#### Action item
Scan the entries below. Report each line where the string "picture" occurs.

#### Dataset records
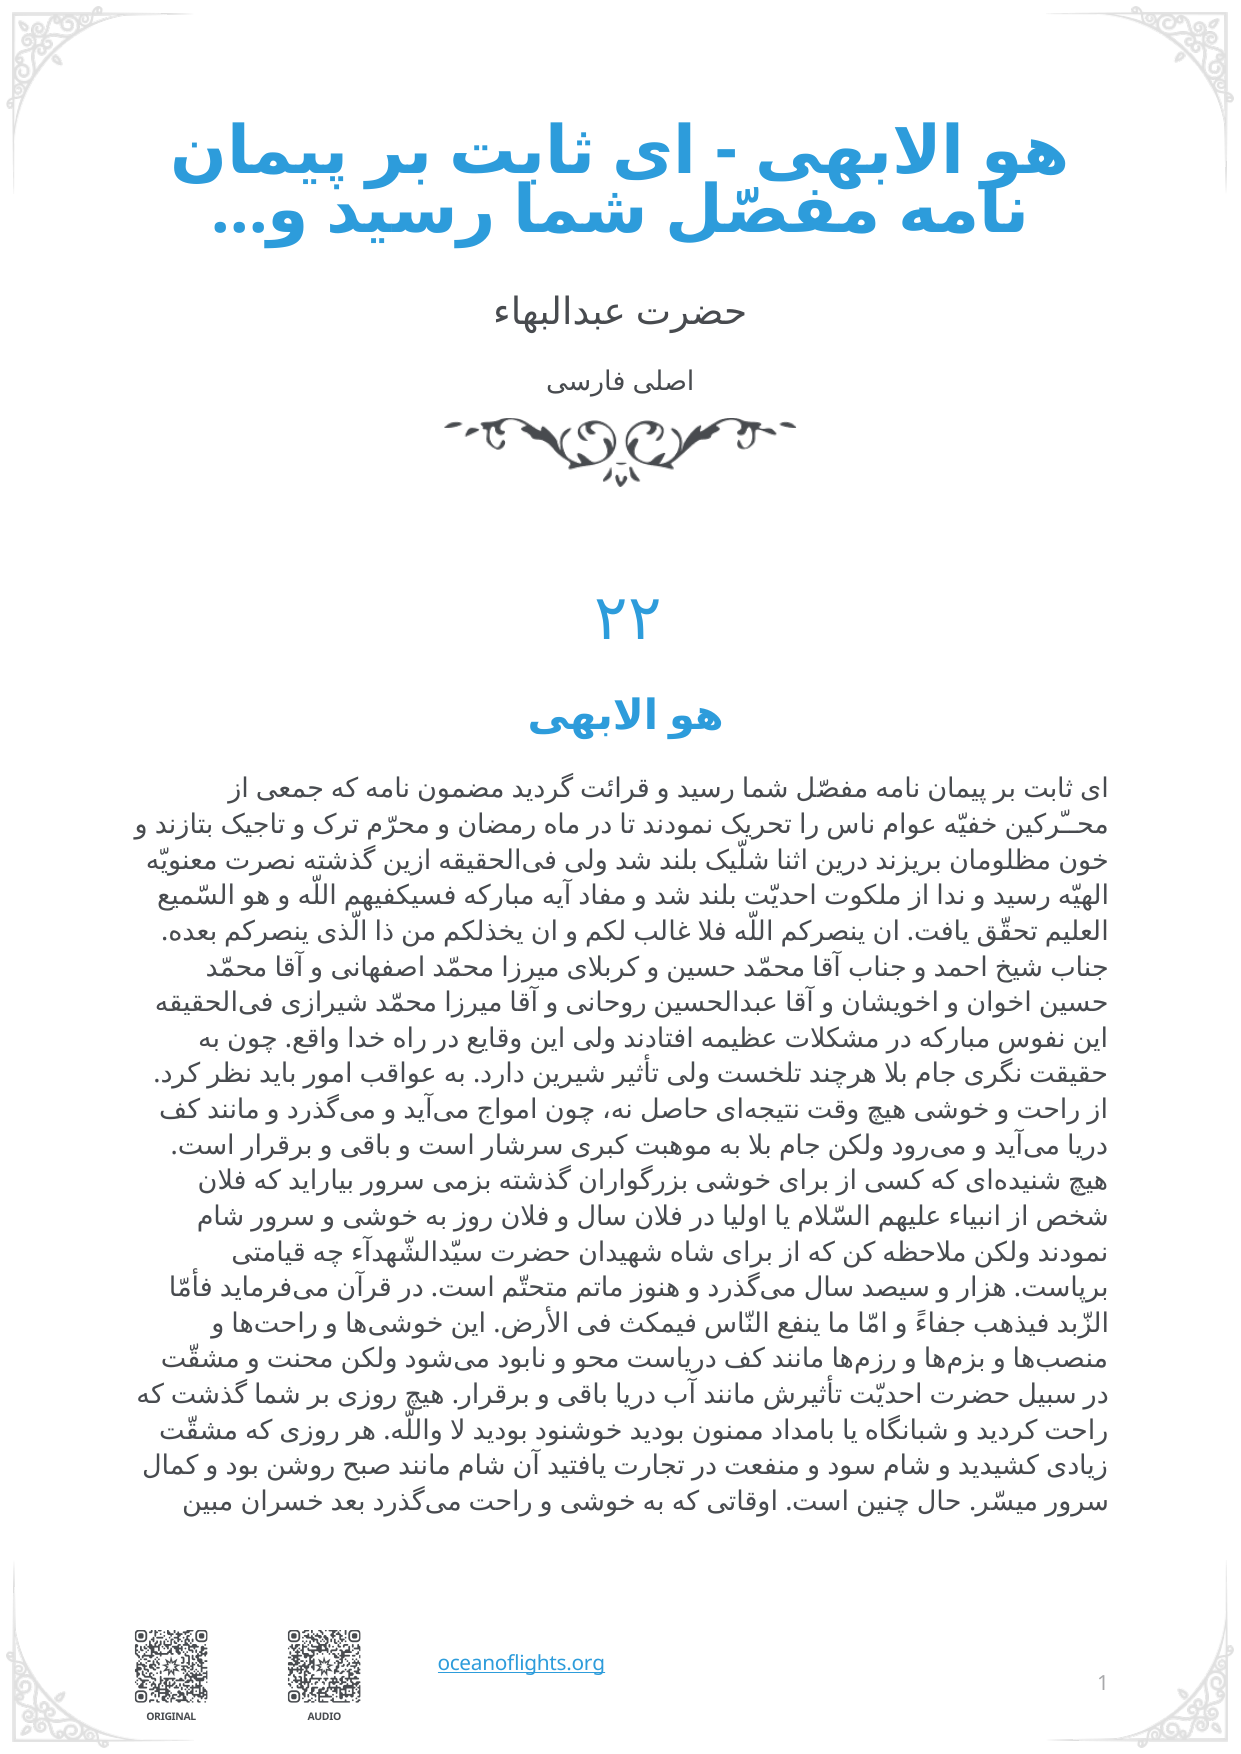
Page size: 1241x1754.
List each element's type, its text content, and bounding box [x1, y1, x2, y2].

text ای ثابت بر پيمان نامه مفصّل شما رسيد و قرائت گرديد مضمون نامه که جمعی از محــّرکين خفيّه عوام ناس را تحريک نمودند تا در ماه رمضان و محرّم ترک و تاجيک بتازند و خون مظلومان بريزند درين اثنا شلّيک بلند شد ولی فی‌الحقيقه ازين گذشته نصرت معنويّه الهيّه رسيد و ندا از ملکوت احديّت بلند شد و مفاد آيه مبارکه فسيکفيهم اللّه و هو السّميع العليم تحقّق يافت. ان ينصرکم اللّه فلا غالب لکم و ان يخذلکم من ذا الّذی ينصرکم بعده. جناب شيخ احمد و جناب آقا محمّد حسين و کربلای ميرزا محمّد اصفهانی و آقا محمّد حسين اخوان و اخويشان و آقا عبدالحسين روحانی و آقا ميرزا محمّد شيرازی فی‌الحقيقه اين نفوس مبارکه در مشکلات عظيمه افتادند ولی اين وقايع در راه خدا واقع. چون به حقيقت نگری جام بلا هرچند تلخست ولی تأثير شيرين دارد. به عواقب امور بايد نظر کرد. از راحت و خوشی هيچ وقت نتيجه‌ای حاصل نه، چون امواج می‌آيد و می‌گذرد و مانند کف دريا می‌آيد و می‌رود ولکن جام بلا به موهبت کبری سرشار است و باقی و برقرار است. هيچ شنيده‌ای که کسی از برای خوشی بزرگواران گذشته بزمی سرور بيارايد که فلان شخص از انبياء عليهم السّلام يا اوليا در فلان سال و فلان روز به خوشی و سرور شام نمودند ولکن ملاحظه کن که از برای شاه شهيدان حضرت سيّدالشّهدآء چه قيامتی برپاست. هزار و سيصد سال می‌گذرد و هنوز ماتم متحتّم است. در قرآن می‌فرمايد فأمّا الزّبد فيذهب جفاءً و امّا ما ينفع النّاس فيمکث فی الأرض. اين خوشی‌ها و راحت‌ها و منصب‌ها و بزم‌ها و رزم‌ها مانند کف درياست محو و نابود می‌شود ولکن محنت و مشقّت در سبيل حضرت احديّت تأثيرش مانند آب دريا باقی و برقرار. هيچ روزی بر شما گذشت که راحت کرديد و شبانگاه يا بامداد ممنون بوديد خوشنود بوديد لا واللّه. هر روزی که مشقّت زيادی کشيديد و شام سود و منفعت در تجارت يافتيد آن شام مانند صبح روشن بود و کمال سرور ميسّر. حال چنين است. اوقاتی که به خوشی و راحت می‌گذرد بعد خسران مبين است ولی ايّامی که از شدّت مصيبت مانند شام تاريکست و در پی انوار صبح ساطع سبب سرور و حبور مقرّبين است. [131, 774, 1109, 1521]
picture [6, 1560, 208, 1748]
picture [1046, 1560, 1234, 1748]
picture [1046, 6, 1234, 194]
picture [444, 418, 797, 487]
picture [6, 6, 194, 194]
text حضرت عبدالبهاء [131, 293, 1109, 333]
text اصلی فارسی [131, 366, 1109, 401]
title هو الابهی - ای ثابت بر پيمان نامه مفصّل شما رسيد و… [131, 117, 1109, 259]
picture [287, 1630, 361, 1703]
subtitle هو الابهی [131, 687, 1109, 740]
subtitle ٢٢ [131, 583, 1109, 654]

#### Expected answer
picture [6, 1560, 208, 1748]
picture [1046, 1560, 1234, 1748]
picture [1046, 6, 1234, 194]
picture [444, 418, 797, 487]
picture [6, 6, 194, 194]
picture [287, 1630, 361, 1703]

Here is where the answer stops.